The anti-pot
group Project SAM was not pleased by President Obama’s
recent observation that marijuana is less dangerous than
alcohol. “We take issue with the President’s comparisons between
marijuana and alcohol,” says Project SAM Chairman Patrick J,
Kennedy in a press
release. He does not argue that Obama’s statement was
inaccurate—just that it was unhelpful to the prohibitionist cause.
Kennedy explains that “two wrongs don’t make a right: just because
our already legal drugs may have very dangerous impacts on society
it does not mean that other drugs should follow the same path.”
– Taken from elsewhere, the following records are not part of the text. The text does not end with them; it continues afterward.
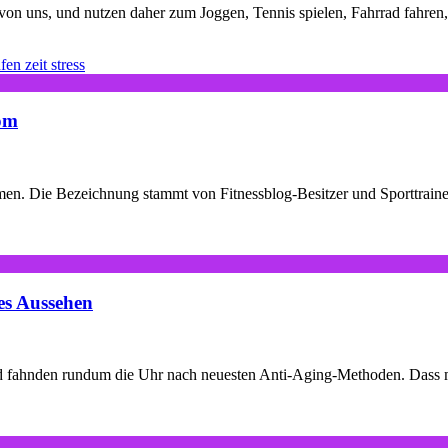
n von uns, und nutzen daher zum Joggen, Tennis spielen, Fahrrad fahre
rom
n. Die Bezeichnung stammt von Fitnessblog-Besitzer und Sporttrainer P
hes Aussehen
 und fahnden rundum die Uhr nach neuesten Anti-Aging-Methoden. Dass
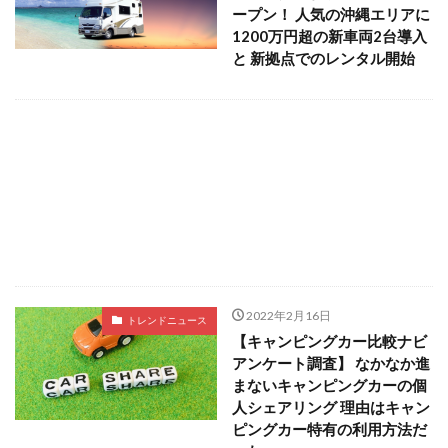
ープン！ 人気の沖縄エリアに
1200万円超の新車両2台導入
と 新拠点でのレンタル開始
2022年2月16日
トレンドニュース
【キャンピングカー比較ナビ
アンケート調査】 なかなか進
まないキャンピングカーの個
人シェアリング 理由はキャン
ピングカー特有の利用方法だ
Note that the first “wrong,” according to Kennedy, was making
alcohol legal.
Despite that decision, which Kennedy evidently considers a
mistake, the U.S. government has managed to keep marijuana illegal
for 77 years. Yet Kennedy worries that “the legalization of
marijuana leads quickly to a slippery slope that could open the
gates to legalization—and commercialization—of other addictive
substances for recreational use.” After all, “several of today’s
largest pro-marijuana-legalization groups have been advocating for
the full-scale legalization of all recreational drugs, including
psychedelics and cocaine.” I’m not sure which groups Kennedy has in
mind. The most prominent ones, such as the Marijuana Policy Project
and the Drug Policy Alliance, either do not address other drugs or
take a position that falls well short of “full-scale
legalization.”
In any case, I wish American politicians and voters were as
philosophically consistent as Kennedy suggests. But surveys find a
huge gap between support for legalizing marijuana—a step backed by
most Americans, according to several recent polls—and support
for legalizing other drugs. A
YouGov poll conducted in November, for instance, put support
for legalizing heroin at 9 percent and support for legalizing
cocaine at 11 percent. A 2012 Rasmussen poll got
similar results.
Kennedy seems to think those gaps will be bridged soon:
Our country hasn’t asked important questions about how far is
too far with drug legalization. As parts of the United States
plunge headlong into ill-informed drug policies rooted in opinions,
political agendas and corporate greed, the President astutely notes
that it is a matter of time before we’re also asked to consider the
legalization of a “negotiated dose of cocaine” or “a finely
calibrated dose of meth.” That is the nature of addiction and
substance abuse. It leads to the next problem, and the next problem
and the next—and many times, the damage is irreversible and
irreparable.
According to Kennedy, the buzz from legalizing marijuana will
soon fade, causing Americans to crave legalization of other
psychoactive substances. History suggests that is the pattern
followed by prohibition: A little is never enough. If legalization
also works that way, I will be pleasantly surprised.